While Grey is talking about Big Data and the proliferation of data in day to day life, data (for the software industry, at least) is NOT easily attainable. When I first started working for QSM, I couldn't understand why everyone wasn't maintaining their own historical databases, but as I've gained more experience, I have a better understanding. For some organizations, there just isn't time at the end of the project's lifecycle to gather actuals because once the project is over, it's time to start a new project. I've written a post about how you can create an effective project closure checklist so that actuals are captured and other posts about the importance of collecting your own historical data, but we live in an imperfect world.
Grey hit the nail on the head when he said that, "Data can be an immensely powerful asset, if used in the right way.
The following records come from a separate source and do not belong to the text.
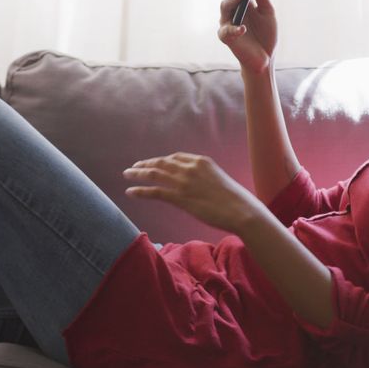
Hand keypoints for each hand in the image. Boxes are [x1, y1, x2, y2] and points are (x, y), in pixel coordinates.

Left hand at [122, 152, 268, 234]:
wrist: (241, 210)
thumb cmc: (235, 200)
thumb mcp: (220, 181)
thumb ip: (205, 178)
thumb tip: (199, 186)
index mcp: (201, 161)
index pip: (175, 157)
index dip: (161, 160)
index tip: (152, 163)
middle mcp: (190, 168)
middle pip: (161, 163)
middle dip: (145, 164)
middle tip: (134, 167)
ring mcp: (184, 182)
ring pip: (154, 174)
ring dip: (138, 174)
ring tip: (127, 175)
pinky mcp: (180, 197)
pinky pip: (155, 191)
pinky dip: (140, 191)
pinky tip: (130, 192)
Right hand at [218, 0, 277, 73]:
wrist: (265, 59)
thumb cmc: (266, 36)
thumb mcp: (267, 11)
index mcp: (243, 2)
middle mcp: (233, 10)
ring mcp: (227, 22)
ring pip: (225, 6)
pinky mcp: (226, 37)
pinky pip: (228, 30)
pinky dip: (235, 29)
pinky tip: (243, 28)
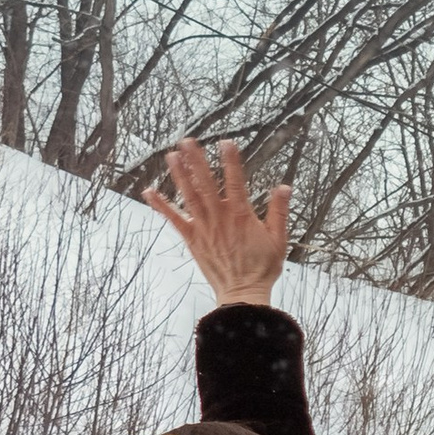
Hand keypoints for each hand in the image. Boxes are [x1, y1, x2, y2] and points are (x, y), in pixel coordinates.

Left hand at [143, 139, 289, 306]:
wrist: (243, 293)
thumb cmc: (262, 267)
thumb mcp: (278, 239)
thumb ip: (278, 212)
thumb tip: (284, 187)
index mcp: (241, 216)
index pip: (236, 182)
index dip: (231, 161)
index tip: (226, 143)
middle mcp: (219, 218)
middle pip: (206, 184)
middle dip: (197, 161)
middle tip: (187, 141)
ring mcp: (203, 228)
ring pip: (189, 196)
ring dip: (179, 175)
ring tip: (171, 155)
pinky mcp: (192, 239)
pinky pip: (174, 219)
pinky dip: (161, 205)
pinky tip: (149, 192)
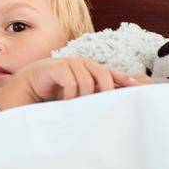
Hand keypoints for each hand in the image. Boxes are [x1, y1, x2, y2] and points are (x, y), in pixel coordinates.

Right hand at [13, 57, 147, 104]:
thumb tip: (114, 103)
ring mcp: (71, 63)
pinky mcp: (58, 67)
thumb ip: (94, 93)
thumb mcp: (80, 92)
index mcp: (91, 68)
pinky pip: (71, 82)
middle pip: (103, 74)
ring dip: (83, 95)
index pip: (111, 72)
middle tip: (102, 104)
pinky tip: (65, 100)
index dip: (124, 78)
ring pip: (87, 80)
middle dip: (105, 89)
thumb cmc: (59, 89)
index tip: (135, 87)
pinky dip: (70, 94)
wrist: (33, 82)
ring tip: (76, 104)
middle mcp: (83, 63)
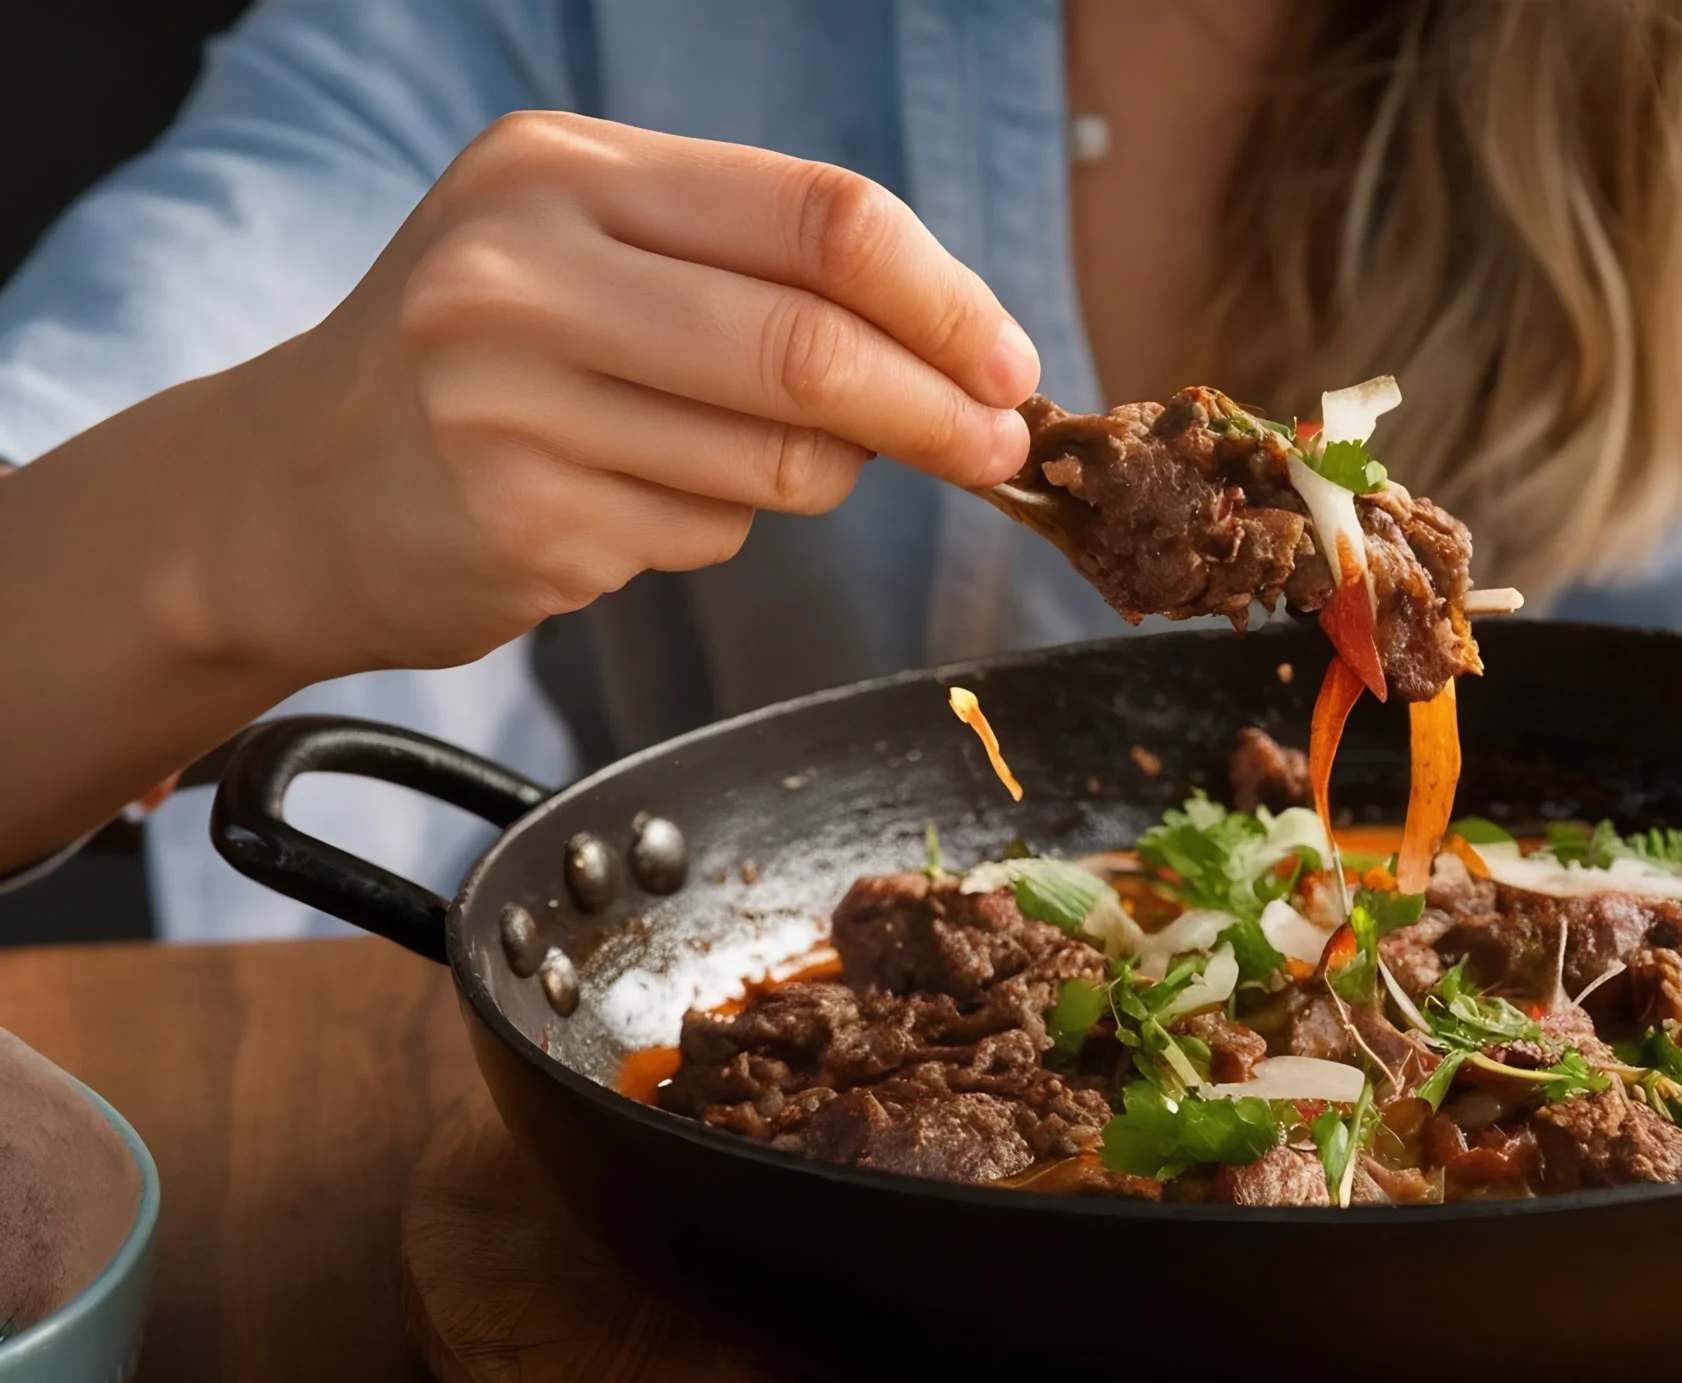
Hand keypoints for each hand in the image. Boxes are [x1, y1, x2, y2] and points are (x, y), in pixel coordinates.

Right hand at [190, 110, 1040, 676]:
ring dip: (815, 479)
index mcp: (564, 168)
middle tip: (998, 450)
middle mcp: (523, 269)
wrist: (292, 489)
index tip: (1007, 362)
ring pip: (777, 461)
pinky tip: (626, 503)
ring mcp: (507, 400)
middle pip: (813, 345)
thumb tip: (963, 352)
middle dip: (936, 409)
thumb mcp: (588, 250)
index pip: (818, 215)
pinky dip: (712, 527)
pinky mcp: (517, 522)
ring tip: (738, 461)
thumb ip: (753, 268)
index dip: (944, 297)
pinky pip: (705, 534)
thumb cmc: (483, 361)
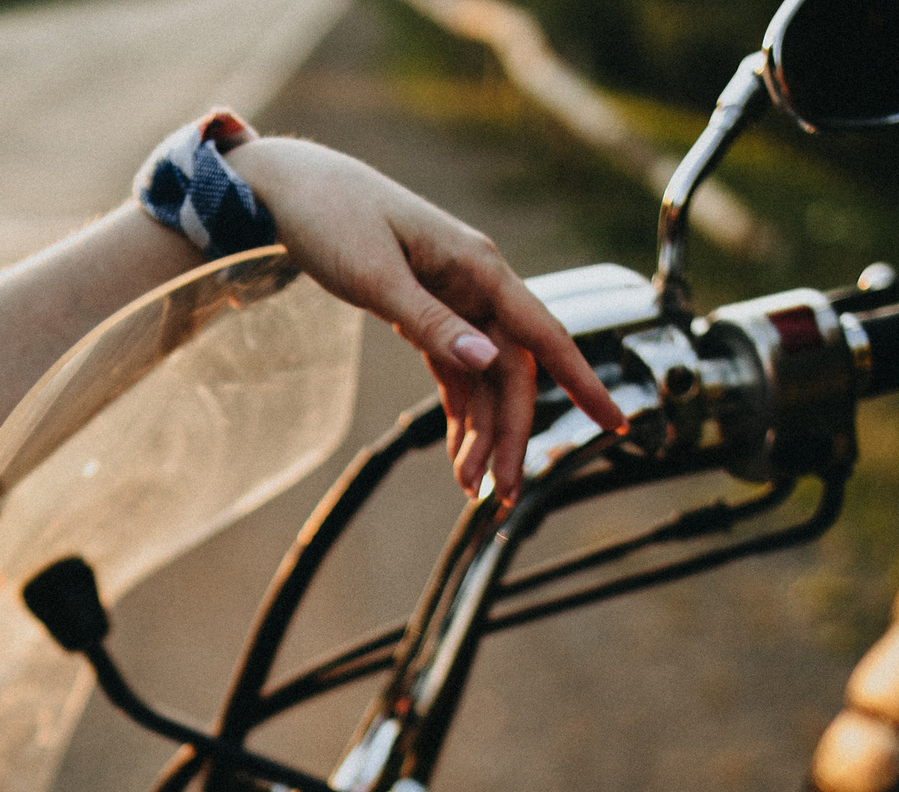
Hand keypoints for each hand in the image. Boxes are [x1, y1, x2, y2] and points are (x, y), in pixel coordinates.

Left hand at [226, 137, 626, 505]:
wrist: (286, 190)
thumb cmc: (329, 217)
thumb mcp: (376, 274)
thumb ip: (431, 322)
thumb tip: (489, 361)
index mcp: (478, 267)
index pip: (544, 334)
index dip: (582, 381)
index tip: (613, 422)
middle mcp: (476, 284)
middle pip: (513, 372)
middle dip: (510, 435)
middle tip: (501, 495)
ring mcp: (453, 300)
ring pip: (486, 379)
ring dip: (482, 433)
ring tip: (470, 487)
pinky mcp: (426, 314)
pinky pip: (457, 372)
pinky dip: (459, 414)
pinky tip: (458, 454)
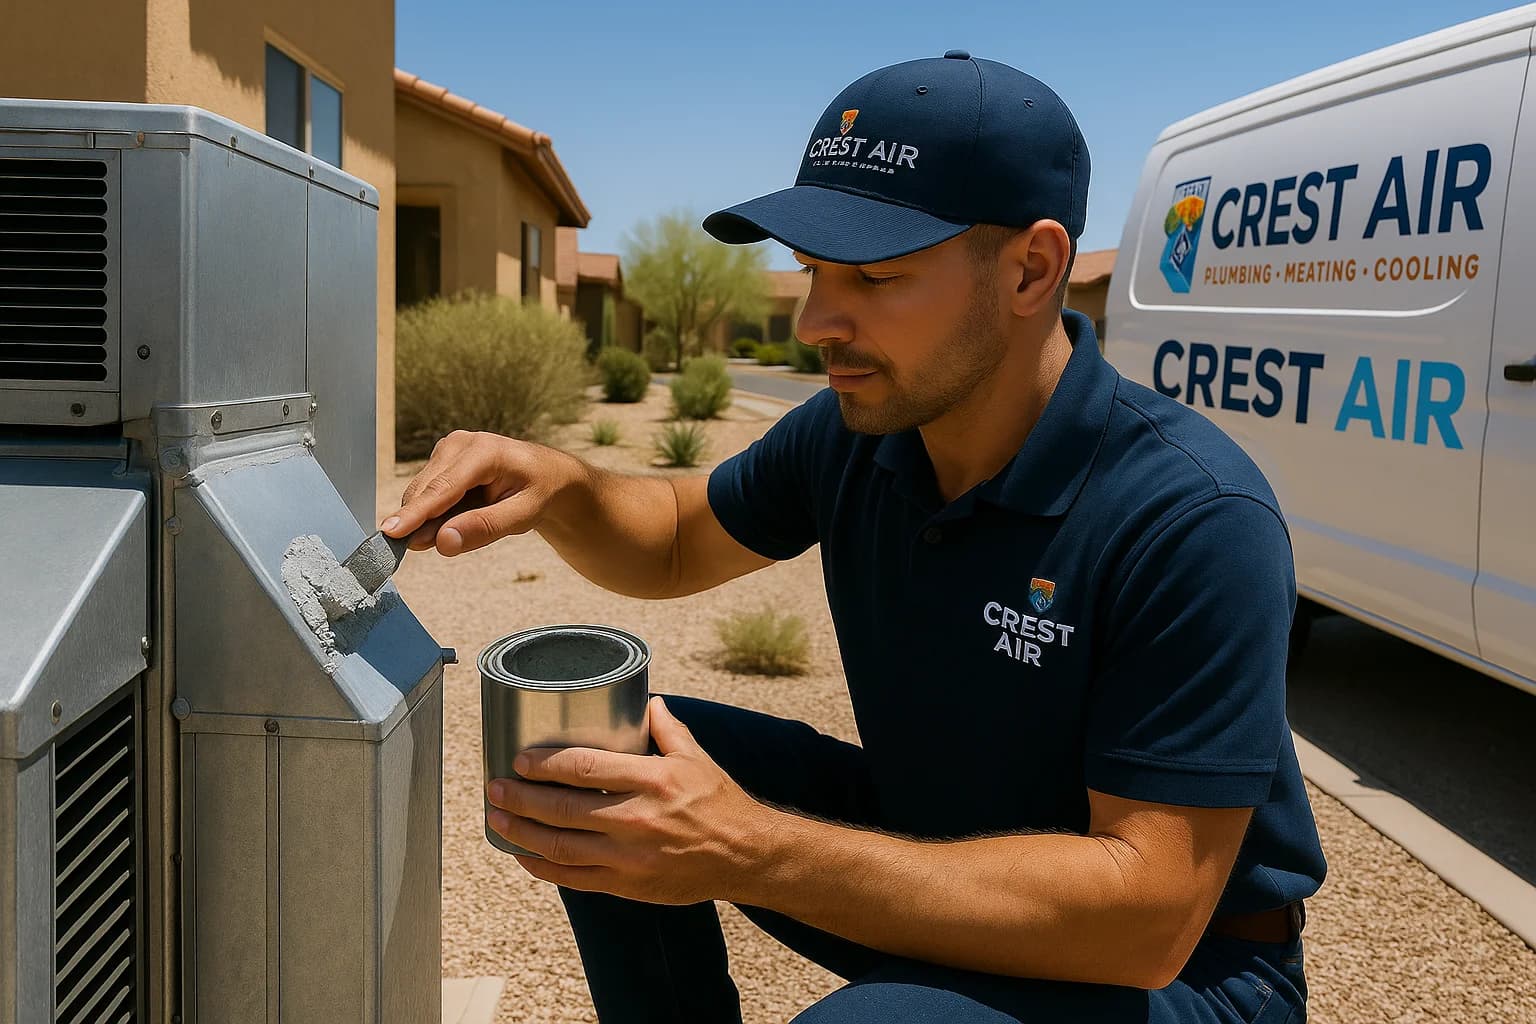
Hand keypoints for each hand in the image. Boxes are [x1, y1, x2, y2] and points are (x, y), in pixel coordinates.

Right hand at [381, 430, 580, 555]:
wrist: (547, 476)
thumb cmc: (539, 492)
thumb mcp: (524, 514)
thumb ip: (486, 527)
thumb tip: (443, 542)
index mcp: (485, 452)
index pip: (443, 489)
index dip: (416, 514)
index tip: (391, 533)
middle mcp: (460, 444)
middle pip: (426, 491)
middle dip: (416, 522)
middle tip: (415, 550)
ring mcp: (448, 450)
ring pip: (422, 493)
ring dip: (426, 520)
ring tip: (452, 534)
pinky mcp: (442, 461)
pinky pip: (427, 493)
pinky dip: (433, 514)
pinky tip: (455, 520)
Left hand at [484, 697, 777, 904]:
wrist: (745, 855)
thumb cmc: (720, 803)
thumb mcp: (695, 758)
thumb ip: (667, 728)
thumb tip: (647, 701)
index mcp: (652, 779)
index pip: (584, 768)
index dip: (544, 764)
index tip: (519, 760)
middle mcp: (637, 818)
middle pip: (562, 808)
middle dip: (520, 798)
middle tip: (494, 788)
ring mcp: (629, 856)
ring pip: (560, 847)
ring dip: (521, 833)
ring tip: (496, 820)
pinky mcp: (628, 885)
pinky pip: (574, 879)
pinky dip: (544, 869)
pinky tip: (524, 856)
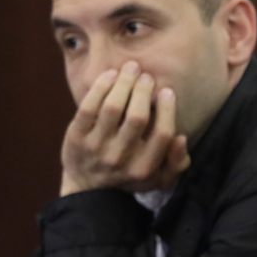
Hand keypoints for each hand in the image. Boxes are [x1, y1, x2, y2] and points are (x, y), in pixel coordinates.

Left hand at [59, 61, 189, 195]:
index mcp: (144, 168)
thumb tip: (181, 137)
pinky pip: (88, 107)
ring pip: (112, 108)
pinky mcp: (75, 138)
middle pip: (137, 117)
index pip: (162, 134)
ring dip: (124, 83)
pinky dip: (101, 87)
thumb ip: (177, 162)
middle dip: (144, 90)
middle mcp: (120, 159)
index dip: (167, 109)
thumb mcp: (159, 178)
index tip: (167, 91)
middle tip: (146, 76)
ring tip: (131, 69)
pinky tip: (110, 75)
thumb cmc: (130, 175)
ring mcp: (95, 148)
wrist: (87, 187)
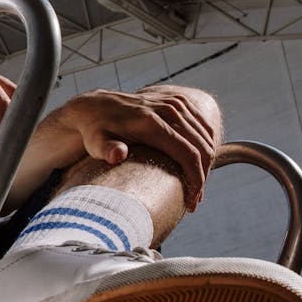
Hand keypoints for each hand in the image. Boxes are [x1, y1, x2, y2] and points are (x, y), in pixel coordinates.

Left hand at [54, 86, 220, 209]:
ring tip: (195, 185)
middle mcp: (168, 109)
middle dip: (202, 176)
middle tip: (194, 200)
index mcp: (153, 122)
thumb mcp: (96, 142)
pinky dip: (204, 145)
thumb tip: (117, 155)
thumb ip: (106, 149)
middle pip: (201, 147)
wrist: (95, 107)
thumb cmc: (96, 132)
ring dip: (206, 162)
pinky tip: (197, 164)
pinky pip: (202, 125)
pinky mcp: (178, 100)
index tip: (192, 202)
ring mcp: (175, 102)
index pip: (189, 153)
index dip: (195, 180)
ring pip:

But as users and advocates of this potent and intoxicating stuff we should strive to keep our expectations of it proportional to the opportunity it presents." It's important to treat data like any other tool and to examine its uses and shortcomings. Data should never be used to punish. For example, if a project had a very low PI, the team shouldn't be punished, instead, project managers could try to find out why that happened and perhaps, collect qualitative data. Maybe the project had a low PI because the team was required to stop working on it or for some other reason. Data should be used as a tool for measurement and improvement, to make things better, not as a weapon.